## [EXERCISE INSTRUCTIONS]
Your answer should be each line of the entries that contains the word "root", copied in full.

**** WORKING DATA

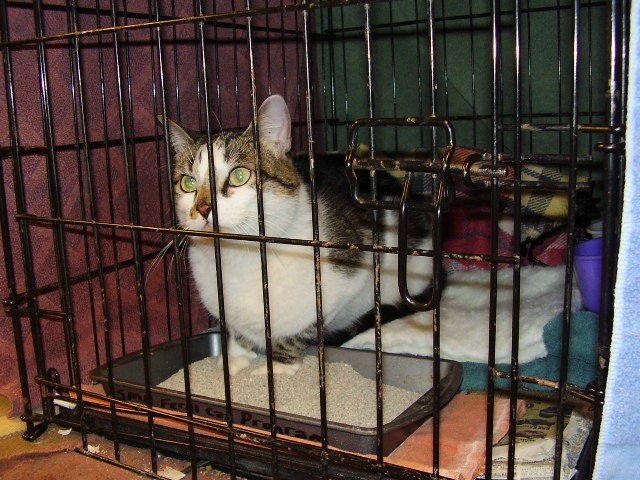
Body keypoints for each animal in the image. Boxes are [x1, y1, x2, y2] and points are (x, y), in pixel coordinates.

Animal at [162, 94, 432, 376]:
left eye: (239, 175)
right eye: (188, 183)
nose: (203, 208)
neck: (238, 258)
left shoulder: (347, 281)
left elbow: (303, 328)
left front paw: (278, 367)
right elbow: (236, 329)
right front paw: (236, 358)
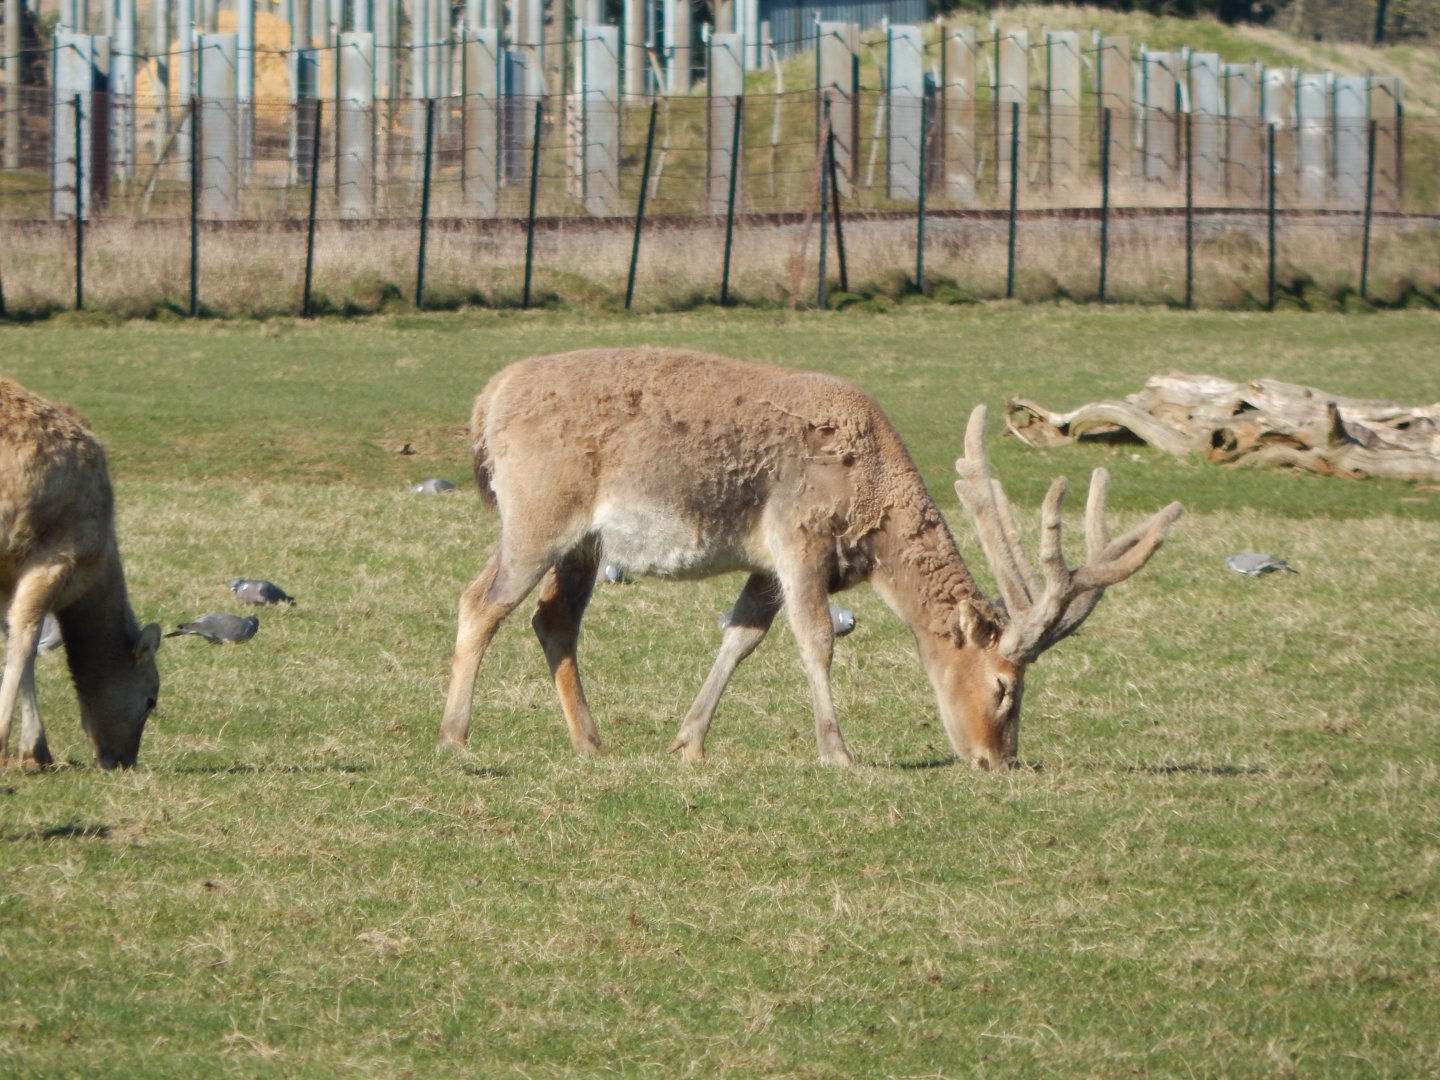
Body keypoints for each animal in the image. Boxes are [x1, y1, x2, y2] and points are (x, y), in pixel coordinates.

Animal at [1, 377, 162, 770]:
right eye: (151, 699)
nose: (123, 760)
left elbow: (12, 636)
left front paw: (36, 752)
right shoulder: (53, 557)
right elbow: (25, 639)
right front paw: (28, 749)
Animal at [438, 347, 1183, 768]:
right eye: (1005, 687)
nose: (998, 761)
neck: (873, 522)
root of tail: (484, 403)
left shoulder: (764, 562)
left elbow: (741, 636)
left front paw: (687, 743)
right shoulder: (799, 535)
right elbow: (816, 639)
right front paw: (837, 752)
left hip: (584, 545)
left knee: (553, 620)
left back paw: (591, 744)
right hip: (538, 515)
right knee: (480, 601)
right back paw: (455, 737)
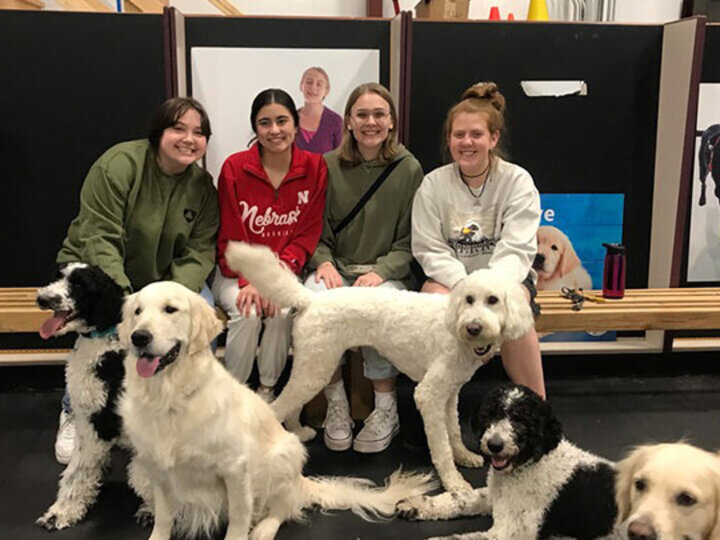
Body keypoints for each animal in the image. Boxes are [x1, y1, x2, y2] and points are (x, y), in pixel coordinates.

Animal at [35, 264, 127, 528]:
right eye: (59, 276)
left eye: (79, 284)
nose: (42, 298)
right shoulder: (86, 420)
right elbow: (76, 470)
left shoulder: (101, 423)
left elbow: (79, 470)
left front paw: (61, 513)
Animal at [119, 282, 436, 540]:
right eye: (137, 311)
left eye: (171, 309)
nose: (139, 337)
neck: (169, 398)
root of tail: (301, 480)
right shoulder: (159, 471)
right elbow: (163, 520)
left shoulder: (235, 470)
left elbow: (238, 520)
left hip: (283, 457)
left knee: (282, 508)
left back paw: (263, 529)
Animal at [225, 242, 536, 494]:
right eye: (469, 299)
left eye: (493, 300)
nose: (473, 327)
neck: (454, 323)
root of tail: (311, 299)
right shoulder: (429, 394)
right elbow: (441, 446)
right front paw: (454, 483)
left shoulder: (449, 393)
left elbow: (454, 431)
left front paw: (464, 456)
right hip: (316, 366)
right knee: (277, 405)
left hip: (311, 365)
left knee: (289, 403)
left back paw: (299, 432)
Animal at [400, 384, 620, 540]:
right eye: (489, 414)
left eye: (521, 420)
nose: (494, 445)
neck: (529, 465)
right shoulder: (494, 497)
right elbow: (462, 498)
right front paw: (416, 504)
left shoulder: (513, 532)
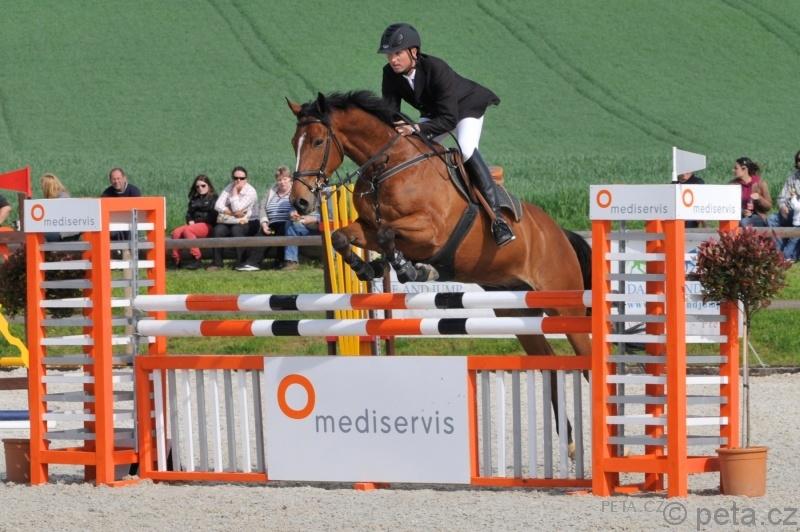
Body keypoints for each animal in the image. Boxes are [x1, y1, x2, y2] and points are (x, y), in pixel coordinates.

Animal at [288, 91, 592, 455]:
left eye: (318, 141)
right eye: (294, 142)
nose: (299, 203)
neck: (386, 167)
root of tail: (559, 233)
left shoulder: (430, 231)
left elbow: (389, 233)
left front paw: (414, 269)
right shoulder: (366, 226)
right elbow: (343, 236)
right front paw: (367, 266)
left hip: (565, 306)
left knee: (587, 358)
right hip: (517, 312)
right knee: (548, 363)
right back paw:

********

## [YOUR RESPONSE]
root of tail: (484, 403)
root of tail: (301, 480)
root of tail: (311, 299)
root of tail: (559, 233)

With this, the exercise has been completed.